Não andaremos longe da verdade se situarmos esta poesia no campo de uma representação do corpo feminino e da mais essencial das suas funções, albergar a geração de um ser. Nisso é possível estabelecer um paralelismo com a própria natureza do poema, hospedeiro de uma entidade e de uma identidade que resulta da relação apaixonada entre quem escreve e quem lê. Mas nesse caso estaríamos já numa dimensão metafísica que não me parece ser a mais adequada à singularidade deste cordão, o qual me chega nitidamente enquanto elo ao «assombro de estar vivo» (p. 11). O que ressalta do umbigo é a ligação a uma anterioridade que em cada ser perpetua o mistério da vida. Espantosa é a forma como esse mistério acaba celebrado nestes poemas publicados num tempo obnubilado pela ameaça persistente da morte, a qual, não tendo sido omitida, serve para lembrar que «Ainda tens coisas acesas no teu corpo» (p. 58). Penso pois neste livro como na gestação de um poema, e penso no poema como na gestação de um ser. Poesia indelevelmente ligada ao corpo, às possibilidades de representação do corpo, por um cordão que vai sendo desatado de verso a verso através de uma sensibilidade rítmica notável que aborda a respiração como uma doação. O recurso insistente a anáforas pontua o movimento sincopado de um coração, na demanda de uma musicalidade que reverbera uma meticulosa selecção verbal. Não faltam sequer alusões mitológicas (o barro que se molda, Adão e Eva) ou ao paganismo organizado em torno dos ciclos da natureza (referências ao correr dos meses, à Primavera enquanto momento de renovação). O Verão é a estação privilegiada desta poesia solar, a qual se desvia da melancolia repisada e da soturnidade elegíaca mais corriqueira optando pelo fulgor das chuvas que fertilizam a terra enquanto «possibilidade na alegria» (p. 25). Há neste Cordão uma reaproximação do homem à natureza que supera a ruptura operada por um racionalismo castrador e cristalizador, o mesmo que nos usurpou toda a possibilidade de espanto e de mistério, toda a hipótese de milagre.

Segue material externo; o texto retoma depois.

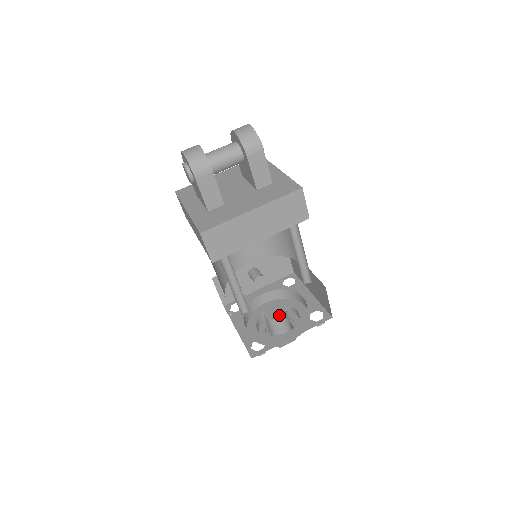
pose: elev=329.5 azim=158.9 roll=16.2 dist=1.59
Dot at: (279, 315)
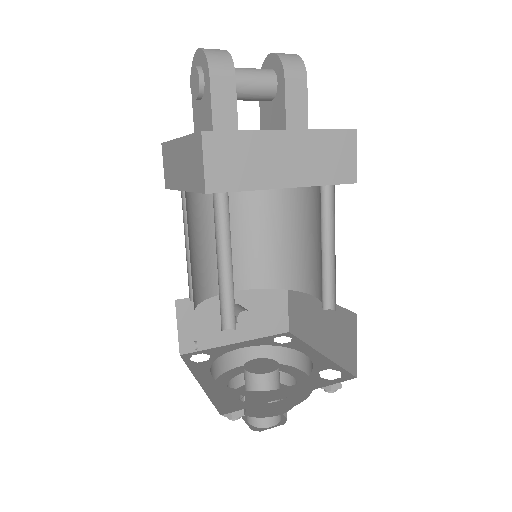
Dot at: (269, 369)
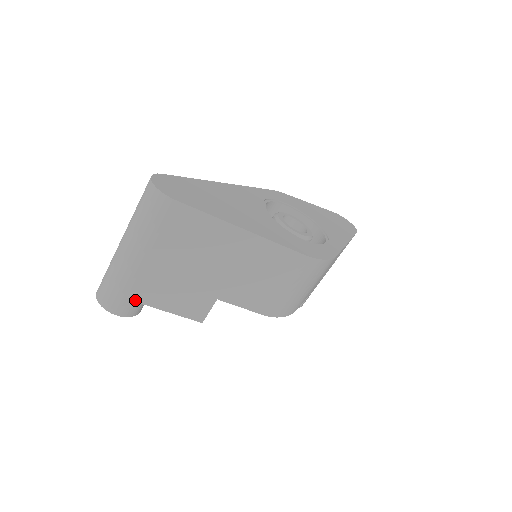
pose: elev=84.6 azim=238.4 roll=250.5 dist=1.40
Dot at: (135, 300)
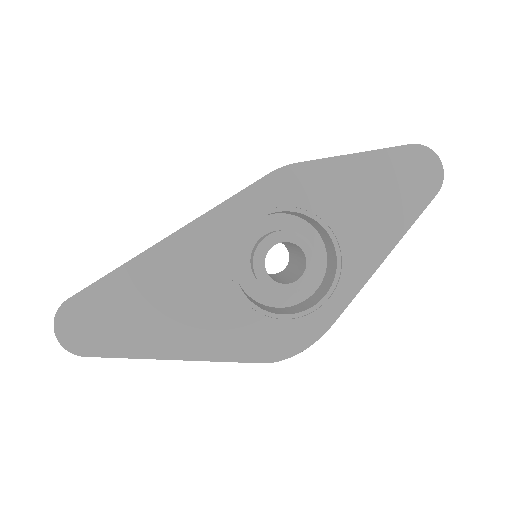
Dot at: occluded
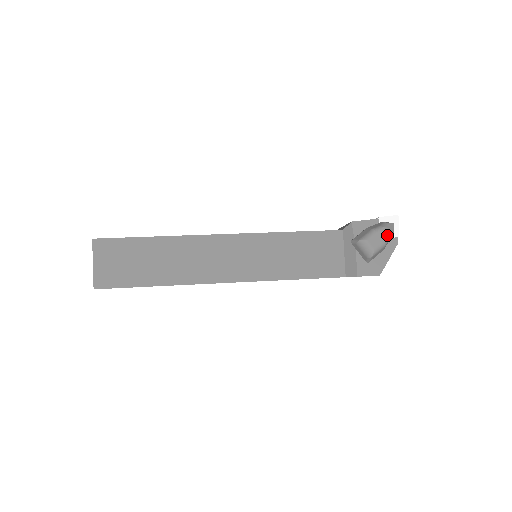
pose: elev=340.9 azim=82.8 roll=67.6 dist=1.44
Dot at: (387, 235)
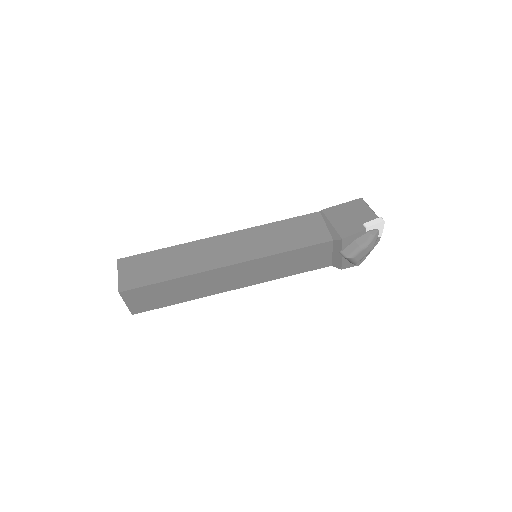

Saúde-se a coragem de num livro de poesia fascinado com a vida, neste início de século tão dado à morte:
 
MINTO SOBRE O ESTATUTO CONTEMPORÂNEO
 
todos somos, finalmente, aspectos vagabundos da natureza
Maria Gabriela Llansol
 
Continuamos a procurar o espanto
nas montanhas, insistimos
nos cumes altos, miradouros
frívolos ao serviço dos registos.
Saio para sentir o odor lunar,
procuro sinais de nascença pelo solo.
 
Não temo o chão da terra.
 
É noite ainda.
Caem flechas por entre os ramos secos
de um sobreiro.
Trincamos os espinhos da navalha.
As cabeças movem-se em direcção ao centro
da fornalha.
 
Porque sim,
Pela indolência da seiva que sabe
de uma revolução nocturna.
Encarno o perfume desgraçado desse lírio silvestre
quando afinal repouso nos seios da natureza.
 
Fica de dia.
Uma chuva opulenta inunda o nosso quarto,
certos beijos prolongam o voo,
sem temer a existência.
 
Hoje só conheço a terra,
a única que não esquece a persistência
e a possibilidade na alegria.

2 comentários:

Anónimo disse...

VOLTA D`Mar & ABISMO: a grande festa do caçador de afinidades...

hmbf disse...

Meu, tens ali ao lado link para 547 leituras. Não te acanhes. Perde a timidez, lê todas, e comenta. Preciso destes teus preciosos, úteis e inspiradores comentários como de pão para a boca.